> Exercise details: Reproduce verbatim every line from the beginning of the records up to and including the line that contains "Estimater baseret på".

Transcribed page contents:
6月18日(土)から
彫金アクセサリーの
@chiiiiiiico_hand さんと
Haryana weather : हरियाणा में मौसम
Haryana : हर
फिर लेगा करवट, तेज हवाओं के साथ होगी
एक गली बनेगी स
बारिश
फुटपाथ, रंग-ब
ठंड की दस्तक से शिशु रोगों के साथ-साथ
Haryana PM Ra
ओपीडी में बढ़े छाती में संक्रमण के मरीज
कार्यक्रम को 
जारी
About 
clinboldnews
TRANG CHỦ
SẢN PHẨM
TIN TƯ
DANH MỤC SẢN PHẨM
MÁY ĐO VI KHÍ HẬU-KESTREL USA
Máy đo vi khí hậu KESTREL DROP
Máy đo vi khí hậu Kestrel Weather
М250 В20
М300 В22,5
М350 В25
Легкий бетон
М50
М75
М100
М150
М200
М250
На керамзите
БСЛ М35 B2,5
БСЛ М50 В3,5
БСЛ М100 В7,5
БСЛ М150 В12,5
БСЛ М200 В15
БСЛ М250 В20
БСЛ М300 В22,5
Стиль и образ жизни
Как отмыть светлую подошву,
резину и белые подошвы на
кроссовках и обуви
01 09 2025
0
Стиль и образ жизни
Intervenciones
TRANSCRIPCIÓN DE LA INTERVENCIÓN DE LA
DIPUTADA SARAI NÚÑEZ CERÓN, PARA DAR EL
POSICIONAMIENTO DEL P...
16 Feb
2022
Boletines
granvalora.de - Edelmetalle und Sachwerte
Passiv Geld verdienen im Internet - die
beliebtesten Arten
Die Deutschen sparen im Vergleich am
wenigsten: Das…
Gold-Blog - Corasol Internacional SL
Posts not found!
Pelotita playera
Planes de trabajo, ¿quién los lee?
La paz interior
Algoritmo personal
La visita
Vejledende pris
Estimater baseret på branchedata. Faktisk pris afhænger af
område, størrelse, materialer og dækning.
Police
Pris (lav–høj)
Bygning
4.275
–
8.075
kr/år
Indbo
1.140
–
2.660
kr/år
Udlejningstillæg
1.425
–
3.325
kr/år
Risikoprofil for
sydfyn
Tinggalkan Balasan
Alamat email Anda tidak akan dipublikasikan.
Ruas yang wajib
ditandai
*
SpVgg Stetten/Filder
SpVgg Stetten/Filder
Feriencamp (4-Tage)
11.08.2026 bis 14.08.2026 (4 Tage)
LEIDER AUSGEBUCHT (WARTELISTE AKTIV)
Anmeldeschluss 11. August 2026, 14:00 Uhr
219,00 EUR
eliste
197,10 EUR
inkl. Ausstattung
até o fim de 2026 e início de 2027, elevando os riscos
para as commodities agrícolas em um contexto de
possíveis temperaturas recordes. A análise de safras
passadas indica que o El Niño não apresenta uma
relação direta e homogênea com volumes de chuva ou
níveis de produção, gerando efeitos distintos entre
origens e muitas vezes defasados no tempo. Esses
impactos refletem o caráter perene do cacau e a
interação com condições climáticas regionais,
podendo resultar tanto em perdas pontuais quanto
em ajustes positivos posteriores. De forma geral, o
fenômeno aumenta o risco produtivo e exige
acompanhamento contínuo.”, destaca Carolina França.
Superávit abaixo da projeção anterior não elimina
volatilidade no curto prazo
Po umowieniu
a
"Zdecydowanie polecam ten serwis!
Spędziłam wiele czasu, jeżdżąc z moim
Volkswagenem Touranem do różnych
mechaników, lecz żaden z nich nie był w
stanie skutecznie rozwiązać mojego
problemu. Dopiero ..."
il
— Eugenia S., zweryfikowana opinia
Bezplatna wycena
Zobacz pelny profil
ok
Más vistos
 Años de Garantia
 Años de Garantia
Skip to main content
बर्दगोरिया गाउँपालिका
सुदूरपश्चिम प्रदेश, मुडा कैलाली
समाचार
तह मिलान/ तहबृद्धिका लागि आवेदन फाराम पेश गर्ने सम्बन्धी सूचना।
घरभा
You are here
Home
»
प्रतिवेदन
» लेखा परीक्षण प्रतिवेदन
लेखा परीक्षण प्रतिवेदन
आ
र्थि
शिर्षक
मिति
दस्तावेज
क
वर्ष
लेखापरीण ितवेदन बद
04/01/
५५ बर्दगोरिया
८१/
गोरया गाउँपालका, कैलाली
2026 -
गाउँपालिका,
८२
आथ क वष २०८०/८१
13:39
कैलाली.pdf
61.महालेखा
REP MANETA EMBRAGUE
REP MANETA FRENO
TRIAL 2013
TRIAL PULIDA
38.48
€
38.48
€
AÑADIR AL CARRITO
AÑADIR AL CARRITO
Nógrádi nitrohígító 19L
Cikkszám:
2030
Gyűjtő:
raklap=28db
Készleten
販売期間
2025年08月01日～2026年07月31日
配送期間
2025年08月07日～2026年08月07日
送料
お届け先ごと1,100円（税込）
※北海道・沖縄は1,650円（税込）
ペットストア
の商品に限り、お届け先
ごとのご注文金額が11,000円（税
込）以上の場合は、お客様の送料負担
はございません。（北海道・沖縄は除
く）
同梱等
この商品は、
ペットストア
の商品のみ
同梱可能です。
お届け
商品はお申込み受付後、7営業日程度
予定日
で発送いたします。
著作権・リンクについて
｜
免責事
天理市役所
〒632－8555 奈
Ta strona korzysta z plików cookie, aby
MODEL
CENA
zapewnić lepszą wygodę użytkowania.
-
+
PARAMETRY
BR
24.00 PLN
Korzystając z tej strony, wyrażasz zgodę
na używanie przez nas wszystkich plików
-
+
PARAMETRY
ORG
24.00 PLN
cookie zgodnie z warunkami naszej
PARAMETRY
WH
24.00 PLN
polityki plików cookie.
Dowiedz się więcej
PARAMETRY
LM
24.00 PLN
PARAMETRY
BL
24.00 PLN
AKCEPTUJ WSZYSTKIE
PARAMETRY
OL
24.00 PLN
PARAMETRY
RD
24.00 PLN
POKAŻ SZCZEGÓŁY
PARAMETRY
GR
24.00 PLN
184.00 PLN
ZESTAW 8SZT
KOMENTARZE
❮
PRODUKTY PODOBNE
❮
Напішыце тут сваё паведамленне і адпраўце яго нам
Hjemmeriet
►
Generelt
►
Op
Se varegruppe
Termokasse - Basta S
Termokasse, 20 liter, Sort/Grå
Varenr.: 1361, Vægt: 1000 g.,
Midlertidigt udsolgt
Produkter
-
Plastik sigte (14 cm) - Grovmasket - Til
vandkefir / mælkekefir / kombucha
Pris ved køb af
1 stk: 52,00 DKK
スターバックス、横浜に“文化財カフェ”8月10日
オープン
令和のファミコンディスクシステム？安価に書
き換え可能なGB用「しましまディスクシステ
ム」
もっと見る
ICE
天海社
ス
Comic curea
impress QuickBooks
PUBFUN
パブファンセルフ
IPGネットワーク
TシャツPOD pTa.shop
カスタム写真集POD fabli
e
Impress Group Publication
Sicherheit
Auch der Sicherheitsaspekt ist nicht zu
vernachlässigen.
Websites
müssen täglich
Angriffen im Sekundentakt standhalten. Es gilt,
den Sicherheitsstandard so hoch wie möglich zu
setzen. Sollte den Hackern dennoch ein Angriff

> Result for this task:
6月18日(土)から
彫金アクセサリーの
@chiiiiiiico_hand さんと
Haryana weather : हरियाणा में मौसम
Haryana : हर
फिर लेगा करवट, तेज हवाओं के साथ होगी
एक गली बनेगी स
बारिश
फुटपाथ, रंग-ब
ठंड की दस्तक से शिशु रोगों के साथ-साथ
Haryana PM Ra
ओपीडी में बढ़े छाती में संक्रमण के मरीज
कार्यक्रम को 
जारी
About 
clinboldnews
TRANG CHỦ
SẢN PHẨM
TIN TƯ
DANH MỤC SẢN PHẨM
MÁY ĐO VI KHÍ HẬU-KESTREL USA
Máy đo vi khí hậu KESTREL DROP
Máy đo vi khí hậu Kestrel Weather
М250 В20
М300 В22,5
М350 В25
Легкий бетон
М50
М75
М100
М150
М200
М250
На керамзите
БСЛ М35 B2,5
БСЛ М50 В3,5
БСЛ М100 В7,5
БСЛ М150 В12,5
БСЛ М200 В15
БСЛ М250 В20
БСЛ М300 В22,5
Стиль и образ жизни
Как отмыть светлую подошву,
резину и белые подошвы на
кроссовках и обуви
01 09 2025
0
Стиль и образ жизни
Intervenciones
TRANSCRIPCIÓN DE LA INTERVENCIÓN DE LA
DIPUTADA SARAI NÚÑEZ CERÓN, PARA DAR EL
POSICIONAMIENTO DEL P...
16 Feb
2022
Boletines
granvalora.de - Edelmetalle und Sachwerte
Passiv Geld verdienen im Internet - die
beliebtesten Arten
Die Deutschen sparen im Vergleich am
wenigsten: Das…
Gold-Blog - Corasol Internacional SL
Posts not found!
Pelotita playera
Planes de trabajo, ¿quién los lee?
La paz interior
Algoritmo personal
La visita
Vejledende pris
Estimater baseret på branchedata. Faktisk pris afhænger af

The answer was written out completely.